INFORMATION PROVIDED:
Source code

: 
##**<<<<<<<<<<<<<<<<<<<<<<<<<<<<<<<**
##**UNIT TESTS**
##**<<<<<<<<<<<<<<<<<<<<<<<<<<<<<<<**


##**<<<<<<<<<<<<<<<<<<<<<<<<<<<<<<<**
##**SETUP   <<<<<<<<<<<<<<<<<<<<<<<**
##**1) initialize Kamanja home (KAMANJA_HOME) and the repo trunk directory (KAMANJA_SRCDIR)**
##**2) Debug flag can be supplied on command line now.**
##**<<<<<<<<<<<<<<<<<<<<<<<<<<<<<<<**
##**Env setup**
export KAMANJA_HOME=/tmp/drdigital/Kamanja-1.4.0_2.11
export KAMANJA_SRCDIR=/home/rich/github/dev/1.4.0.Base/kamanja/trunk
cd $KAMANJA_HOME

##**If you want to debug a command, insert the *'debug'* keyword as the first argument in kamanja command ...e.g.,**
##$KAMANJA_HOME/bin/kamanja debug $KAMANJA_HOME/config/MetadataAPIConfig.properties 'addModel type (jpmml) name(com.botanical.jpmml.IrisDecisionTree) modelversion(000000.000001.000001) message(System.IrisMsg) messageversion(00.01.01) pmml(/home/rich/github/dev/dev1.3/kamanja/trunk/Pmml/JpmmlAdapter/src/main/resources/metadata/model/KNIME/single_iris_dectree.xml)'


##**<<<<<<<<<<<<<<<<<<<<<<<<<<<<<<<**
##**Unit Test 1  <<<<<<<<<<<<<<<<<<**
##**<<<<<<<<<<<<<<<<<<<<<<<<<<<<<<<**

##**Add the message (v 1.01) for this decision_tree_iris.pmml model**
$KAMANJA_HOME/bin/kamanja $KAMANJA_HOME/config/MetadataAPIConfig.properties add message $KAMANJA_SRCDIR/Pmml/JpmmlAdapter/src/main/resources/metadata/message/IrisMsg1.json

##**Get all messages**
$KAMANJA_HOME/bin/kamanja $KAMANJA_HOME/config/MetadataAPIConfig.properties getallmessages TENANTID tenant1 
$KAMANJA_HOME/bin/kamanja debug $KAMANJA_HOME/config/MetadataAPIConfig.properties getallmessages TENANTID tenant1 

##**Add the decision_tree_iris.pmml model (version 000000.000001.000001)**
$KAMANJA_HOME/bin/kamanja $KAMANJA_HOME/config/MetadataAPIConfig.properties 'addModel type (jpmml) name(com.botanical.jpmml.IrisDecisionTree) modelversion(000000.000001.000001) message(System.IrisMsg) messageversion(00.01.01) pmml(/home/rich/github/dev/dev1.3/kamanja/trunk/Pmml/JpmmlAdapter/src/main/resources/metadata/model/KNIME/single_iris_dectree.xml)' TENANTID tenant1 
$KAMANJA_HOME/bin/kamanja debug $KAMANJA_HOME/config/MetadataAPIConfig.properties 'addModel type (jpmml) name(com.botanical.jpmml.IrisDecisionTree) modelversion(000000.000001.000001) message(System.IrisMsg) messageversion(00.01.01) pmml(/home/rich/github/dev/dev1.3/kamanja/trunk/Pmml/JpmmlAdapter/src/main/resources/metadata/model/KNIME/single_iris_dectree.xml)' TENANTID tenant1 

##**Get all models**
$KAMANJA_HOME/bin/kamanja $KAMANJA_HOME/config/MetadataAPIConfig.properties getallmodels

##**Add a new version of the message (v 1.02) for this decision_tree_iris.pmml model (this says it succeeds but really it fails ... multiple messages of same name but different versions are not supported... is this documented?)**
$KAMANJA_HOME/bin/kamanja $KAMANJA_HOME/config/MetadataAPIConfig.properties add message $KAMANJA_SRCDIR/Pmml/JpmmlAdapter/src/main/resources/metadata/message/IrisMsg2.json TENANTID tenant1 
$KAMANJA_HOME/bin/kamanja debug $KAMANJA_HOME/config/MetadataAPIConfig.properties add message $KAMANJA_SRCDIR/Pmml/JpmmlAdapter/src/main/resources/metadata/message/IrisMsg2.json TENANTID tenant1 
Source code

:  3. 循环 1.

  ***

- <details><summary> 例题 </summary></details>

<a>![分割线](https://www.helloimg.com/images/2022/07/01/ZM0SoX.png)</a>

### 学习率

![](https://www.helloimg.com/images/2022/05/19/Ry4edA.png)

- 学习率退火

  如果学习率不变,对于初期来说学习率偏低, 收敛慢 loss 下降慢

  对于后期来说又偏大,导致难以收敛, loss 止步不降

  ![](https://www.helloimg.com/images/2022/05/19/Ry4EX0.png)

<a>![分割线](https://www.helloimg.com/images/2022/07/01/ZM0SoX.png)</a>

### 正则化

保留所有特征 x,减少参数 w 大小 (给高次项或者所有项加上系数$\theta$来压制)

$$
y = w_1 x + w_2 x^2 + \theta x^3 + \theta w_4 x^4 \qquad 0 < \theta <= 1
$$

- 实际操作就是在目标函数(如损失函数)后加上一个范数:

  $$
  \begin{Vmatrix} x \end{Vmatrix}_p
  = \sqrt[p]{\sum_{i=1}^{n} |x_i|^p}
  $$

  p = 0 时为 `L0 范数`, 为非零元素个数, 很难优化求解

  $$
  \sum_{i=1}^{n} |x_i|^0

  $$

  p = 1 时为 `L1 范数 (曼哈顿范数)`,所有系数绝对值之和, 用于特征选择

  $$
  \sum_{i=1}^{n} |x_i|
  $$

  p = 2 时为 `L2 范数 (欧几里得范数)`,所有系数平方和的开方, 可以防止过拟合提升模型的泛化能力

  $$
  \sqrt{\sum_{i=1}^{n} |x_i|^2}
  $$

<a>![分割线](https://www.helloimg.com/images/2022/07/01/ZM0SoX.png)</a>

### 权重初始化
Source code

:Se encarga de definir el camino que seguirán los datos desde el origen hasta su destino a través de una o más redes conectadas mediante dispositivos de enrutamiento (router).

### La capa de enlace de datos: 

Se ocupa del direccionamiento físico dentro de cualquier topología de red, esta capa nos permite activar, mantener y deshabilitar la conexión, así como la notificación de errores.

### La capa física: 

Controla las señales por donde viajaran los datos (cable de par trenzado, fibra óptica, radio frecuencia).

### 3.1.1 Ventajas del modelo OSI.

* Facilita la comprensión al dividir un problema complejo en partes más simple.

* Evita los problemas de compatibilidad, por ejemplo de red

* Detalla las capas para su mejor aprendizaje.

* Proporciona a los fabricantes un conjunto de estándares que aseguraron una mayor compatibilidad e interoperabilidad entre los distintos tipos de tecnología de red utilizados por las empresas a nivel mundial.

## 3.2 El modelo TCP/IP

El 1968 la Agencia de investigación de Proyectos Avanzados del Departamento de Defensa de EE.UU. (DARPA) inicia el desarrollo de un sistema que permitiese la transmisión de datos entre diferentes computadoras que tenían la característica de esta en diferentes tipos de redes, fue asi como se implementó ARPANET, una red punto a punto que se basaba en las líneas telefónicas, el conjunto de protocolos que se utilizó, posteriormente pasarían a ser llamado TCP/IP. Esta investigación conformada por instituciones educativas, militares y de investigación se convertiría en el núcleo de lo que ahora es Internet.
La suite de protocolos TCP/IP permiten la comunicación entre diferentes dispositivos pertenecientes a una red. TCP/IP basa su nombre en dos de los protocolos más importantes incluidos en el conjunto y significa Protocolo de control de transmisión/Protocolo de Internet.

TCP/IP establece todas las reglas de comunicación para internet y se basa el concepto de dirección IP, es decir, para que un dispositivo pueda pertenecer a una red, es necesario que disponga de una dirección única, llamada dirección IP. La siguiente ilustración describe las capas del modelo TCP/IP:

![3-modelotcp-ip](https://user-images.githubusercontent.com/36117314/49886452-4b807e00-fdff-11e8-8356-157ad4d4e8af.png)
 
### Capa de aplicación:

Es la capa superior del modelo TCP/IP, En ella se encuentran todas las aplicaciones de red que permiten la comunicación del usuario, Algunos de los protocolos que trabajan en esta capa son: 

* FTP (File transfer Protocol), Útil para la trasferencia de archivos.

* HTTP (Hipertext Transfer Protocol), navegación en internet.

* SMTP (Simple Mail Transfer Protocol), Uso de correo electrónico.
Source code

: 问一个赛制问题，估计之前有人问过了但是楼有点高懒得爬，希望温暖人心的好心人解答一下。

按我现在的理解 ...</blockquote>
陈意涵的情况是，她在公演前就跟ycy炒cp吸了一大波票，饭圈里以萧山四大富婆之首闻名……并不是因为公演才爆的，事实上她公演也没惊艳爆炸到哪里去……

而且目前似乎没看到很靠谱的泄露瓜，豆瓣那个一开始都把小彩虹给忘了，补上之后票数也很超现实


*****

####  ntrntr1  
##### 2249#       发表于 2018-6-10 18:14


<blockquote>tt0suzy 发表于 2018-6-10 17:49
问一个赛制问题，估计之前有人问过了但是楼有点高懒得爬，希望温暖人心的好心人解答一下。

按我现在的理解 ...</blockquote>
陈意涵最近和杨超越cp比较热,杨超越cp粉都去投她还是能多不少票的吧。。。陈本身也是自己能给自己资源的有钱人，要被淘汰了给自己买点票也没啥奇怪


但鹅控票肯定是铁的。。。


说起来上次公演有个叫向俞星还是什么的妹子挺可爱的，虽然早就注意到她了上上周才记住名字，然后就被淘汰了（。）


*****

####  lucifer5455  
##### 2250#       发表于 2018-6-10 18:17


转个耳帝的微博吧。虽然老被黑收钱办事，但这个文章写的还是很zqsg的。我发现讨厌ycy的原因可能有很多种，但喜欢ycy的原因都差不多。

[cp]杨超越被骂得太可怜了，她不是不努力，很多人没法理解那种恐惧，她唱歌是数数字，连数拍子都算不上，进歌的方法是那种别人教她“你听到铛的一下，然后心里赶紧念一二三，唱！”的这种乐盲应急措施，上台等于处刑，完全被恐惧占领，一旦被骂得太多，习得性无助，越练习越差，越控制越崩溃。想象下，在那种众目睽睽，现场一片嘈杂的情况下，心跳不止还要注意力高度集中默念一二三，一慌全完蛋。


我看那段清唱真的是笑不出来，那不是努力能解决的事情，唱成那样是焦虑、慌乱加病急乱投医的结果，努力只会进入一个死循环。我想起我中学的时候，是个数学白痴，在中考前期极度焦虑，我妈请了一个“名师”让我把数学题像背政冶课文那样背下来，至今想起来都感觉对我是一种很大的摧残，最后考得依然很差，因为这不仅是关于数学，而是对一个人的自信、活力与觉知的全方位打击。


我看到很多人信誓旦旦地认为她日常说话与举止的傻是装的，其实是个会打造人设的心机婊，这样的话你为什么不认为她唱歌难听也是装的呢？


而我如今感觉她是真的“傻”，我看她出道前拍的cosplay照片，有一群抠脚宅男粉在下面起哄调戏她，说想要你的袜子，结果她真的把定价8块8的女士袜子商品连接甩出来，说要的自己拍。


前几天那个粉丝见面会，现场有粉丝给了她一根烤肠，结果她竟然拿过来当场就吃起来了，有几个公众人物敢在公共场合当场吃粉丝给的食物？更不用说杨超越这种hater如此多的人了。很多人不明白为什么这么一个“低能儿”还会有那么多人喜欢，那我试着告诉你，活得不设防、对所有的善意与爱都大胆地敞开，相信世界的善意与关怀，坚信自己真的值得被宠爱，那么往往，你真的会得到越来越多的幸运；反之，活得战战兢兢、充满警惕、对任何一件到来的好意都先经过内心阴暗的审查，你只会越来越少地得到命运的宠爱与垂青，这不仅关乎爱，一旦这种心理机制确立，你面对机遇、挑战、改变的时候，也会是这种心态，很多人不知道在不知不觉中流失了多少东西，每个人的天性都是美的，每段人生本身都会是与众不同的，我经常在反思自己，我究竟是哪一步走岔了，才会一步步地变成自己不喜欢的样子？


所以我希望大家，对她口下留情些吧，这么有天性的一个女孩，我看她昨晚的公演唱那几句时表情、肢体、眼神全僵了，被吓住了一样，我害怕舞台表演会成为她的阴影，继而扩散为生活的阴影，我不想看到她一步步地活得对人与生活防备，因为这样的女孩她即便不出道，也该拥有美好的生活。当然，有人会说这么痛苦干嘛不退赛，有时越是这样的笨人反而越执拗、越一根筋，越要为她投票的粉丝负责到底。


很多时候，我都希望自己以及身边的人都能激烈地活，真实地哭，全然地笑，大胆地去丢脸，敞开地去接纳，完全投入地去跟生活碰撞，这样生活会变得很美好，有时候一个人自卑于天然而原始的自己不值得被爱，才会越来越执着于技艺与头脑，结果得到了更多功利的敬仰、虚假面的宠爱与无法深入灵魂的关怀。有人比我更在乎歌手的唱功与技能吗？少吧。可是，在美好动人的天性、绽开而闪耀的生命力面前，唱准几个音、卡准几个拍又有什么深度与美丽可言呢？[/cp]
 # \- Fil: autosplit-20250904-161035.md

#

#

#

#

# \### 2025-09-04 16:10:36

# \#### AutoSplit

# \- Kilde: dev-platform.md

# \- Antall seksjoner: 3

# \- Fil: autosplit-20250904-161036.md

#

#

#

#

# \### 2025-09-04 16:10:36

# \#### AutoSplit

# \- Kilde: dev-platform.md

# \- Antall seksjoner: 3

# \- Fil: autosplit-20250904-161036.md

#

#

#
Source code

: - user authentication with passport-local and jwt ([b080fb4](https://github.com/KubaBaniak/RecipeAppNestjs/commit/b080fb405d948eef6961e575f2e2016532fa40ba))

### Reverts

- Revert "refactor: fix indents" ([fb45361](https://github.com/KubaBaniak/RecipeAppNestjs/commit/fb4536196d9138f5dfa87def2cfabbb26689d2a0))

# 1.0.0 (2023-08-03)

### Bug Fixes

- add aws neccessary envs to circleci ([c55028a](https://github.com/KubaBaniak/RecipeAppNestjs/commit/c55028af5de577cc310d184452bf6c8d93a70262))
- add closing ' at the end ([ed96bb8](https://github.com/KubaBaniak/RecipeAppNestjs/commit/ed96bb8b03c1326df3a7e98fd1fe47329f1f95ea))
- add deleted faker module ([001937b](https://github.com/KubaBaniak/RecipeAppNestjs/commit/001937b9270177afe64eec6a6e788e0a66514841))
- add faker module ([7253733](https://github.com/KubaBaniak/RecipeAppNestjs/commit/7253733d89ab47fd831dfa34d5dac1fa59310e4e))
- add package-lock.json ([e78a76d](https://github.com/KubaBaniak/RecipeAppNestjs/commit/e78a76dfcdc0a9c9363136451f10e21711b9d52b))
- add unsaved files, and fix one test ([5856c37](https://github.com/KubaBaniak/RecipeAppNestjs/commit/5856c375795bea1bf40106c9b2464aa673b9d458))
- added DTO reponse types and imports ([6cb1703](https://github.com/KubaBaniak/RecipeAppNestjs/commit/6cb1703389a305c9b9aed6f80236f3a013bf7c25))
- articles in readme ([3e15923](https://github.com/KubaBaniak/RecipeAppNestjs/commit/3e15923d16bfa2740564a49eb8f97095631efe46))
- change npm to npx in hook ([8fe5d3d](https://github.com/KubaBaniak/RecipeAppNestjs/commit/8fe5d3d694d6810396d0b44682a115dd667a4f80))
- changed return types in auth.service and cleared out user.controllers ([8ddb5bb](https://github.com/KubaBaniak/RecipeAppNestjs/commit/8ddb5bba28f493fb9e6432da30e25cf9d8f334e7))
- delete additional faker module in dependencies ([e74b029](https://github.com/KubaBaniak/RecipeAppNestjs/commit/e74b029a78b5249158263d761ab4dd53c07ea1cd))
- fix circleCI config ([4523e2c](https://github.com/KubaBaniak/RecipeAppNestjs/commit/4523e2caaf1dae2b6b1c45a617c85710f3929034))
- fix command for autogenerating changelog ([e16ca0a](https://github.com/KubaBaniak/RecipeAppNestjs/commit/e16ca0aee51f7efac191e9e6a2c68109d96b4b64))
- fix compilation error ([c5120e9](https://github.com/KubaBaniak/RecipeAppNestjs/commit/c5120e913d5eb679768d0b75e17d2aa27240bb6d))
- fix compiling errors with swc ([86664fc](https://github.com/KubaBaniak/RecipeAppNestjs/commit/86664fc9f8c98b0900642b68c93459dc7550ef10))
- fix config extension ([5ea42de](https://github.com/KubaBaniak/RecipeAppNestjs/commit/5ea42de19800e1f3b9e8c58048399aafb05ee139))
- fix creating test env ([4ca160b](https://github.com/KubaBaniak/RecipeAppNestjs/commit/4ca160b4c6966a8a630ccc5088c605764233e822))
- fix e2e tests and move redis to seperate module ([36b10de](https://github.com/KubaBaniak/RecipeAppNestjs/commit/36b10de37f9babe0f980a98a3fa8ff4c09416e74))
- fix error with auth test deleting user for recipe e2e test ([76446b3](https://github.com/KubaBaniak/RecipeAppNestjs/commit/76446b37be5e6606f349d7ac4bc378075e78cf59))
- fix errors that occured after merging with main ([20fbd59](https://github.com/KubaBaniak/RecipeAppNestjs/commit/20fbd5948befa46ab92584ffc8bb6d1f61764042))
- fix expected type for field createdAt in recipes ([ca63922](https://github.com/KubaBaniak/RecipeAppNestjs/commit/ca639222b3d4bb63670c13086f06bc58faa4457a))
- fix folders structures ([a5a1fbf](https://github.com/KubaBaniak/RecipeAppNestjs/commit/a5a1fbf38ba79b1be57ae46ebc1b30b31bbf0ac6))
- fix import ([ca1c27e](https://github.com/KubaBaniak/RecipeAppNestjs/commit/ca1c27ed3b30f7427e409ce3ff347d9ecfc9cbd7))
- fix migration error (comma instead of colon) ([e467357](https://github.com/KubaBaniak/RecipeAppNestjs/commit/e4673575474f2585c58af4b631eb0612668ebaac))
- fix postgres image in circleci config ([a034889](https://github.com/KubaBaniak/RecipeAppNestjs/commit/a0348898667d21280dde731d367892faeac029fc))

ABOUT THIS TASK:
Beginning with the opening line above, retype the records exactly through the line with "##**2) Debug flag", both ends included.

ANSWER BOX:
Source code

: 
##**<<<<<<<<<<<<<<<<<<<<<<<<<<<<<<<**
##**UNIT TESTS**
##**<<<<<<<<<<<<<<<<<<<<<<<<<<<<<<<**


##**<<<<<<<<<<<<<<<<<<<<<<<<<<<<<<<**
##**SETUP   <<<<<<<<<<<<<<<<<<<<<<<**
##**1) initialize Kamanja home (KAMANJA_HOME) and the repo trunk directory (KAMANJA_SRCDIR)**
##**2) Debug flag can be supplied on command line now.**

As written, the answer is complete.